■ WORK ORDER:
Copy, from the entries below, each line where the word "species" can be found.

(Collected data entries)
▶

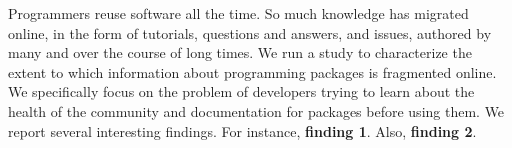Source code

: Programmers reuse software all the time.
So much knowledge has migrated online, in the form of tutorials, questions and answers, and issues, authored by many and over the course of long times.
We run a study to characterize the extent to which information about programming packages is fragmented online.
We specifically focus on the problem of developers trying to learn about the health of the community and documentation for packages before using them.
We report several interesting findings.
For instance, \textbf{finding 1}.
Also, \textbf{finding 2}.
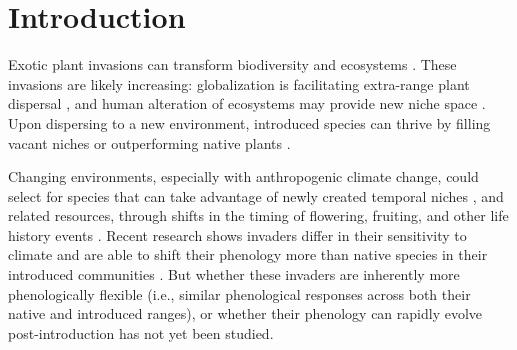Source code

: \documentclass[11pt]{article}\usepackage[]{graphicx}\usepackage[]{color}
\begin{document}
	\section{Introduction} 
	Exotic plant invasions  can transform biodiversity and ecosystems \parencite{Bellard2016, Pejchar2009,Mack2000}. %
These invasions are likely increasing: globalization is facilitating extra-range plant dispersal \parencite{Helmus2014}, and human alteration of ecosystems may provide new niche space \parencite{Tilman2001, Blois2013,Inouye2008,Harte2015}. Upon dispersing to a new environment, introduced species can thrive by filling vacant niches \parencite{Elton1958} or outperforming native plants %
\parencite{Davis2001,Daehler2003}. 

Changing environments, especially with anthropogenic climate change, could select for species that can take advantage of newly created temporal niches \parencite{Wolkovich2011,godoy2014}, and related resources, through shifts in the timing of flowering, fruiting, and other life history events \parencite{Franks2007}. Recent research shows invaders differ in their sensitivity to climate \parencite{Reeb2020} and are able to shift their phenology more than native species in their introduced communities \parencite{Wolkovich2014,Reeb2020,Zettlemoyer2019}. But whether these invaders are inherently more phenologically flexible (i.e., similar phenological responses across both their native and introduced ranges), or whether their phenology can rapidly evolve post-introduction has not yet been studied.%
\end{document}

◀

■ TASK RESULT:
These invasions are likely increasing: globalization is facilitating extra-range plant dispersal \parencite{Helmus2014}, and human alteration of ecosystems may provide new niche space \parencite{Tilman2001, Blois2013,Inouye2008,Harte2015}. Upon dispersing to a new environment, introduced species can thrive by filling vacant niches \parencite{Elton1958} or outperforming native plants %
Changing environments, especially with anthropogenic climate change, could select for species that can take advantage of newly created temporal niches \parencite{Wolkovich2011,godoy2014}, and related resources, through shifts in the timing of flowering, fruiting, and other life history events \parencite{Franks2007}. Recent research shows invaders differ in their sensitivity to climate \parencite{Reeb2020} and are able to shift their phenology more than native species in their introduced communities \parencite{Wolkovich2014,Reeb2020,Zettlemoyer2019}. But whether these invaders are inherently more phenologically flexible (i.e., similar phenological responses across both their native and introduced ranges), or whether their phenology can rapidly evolve post-introduction has not yet been studied.%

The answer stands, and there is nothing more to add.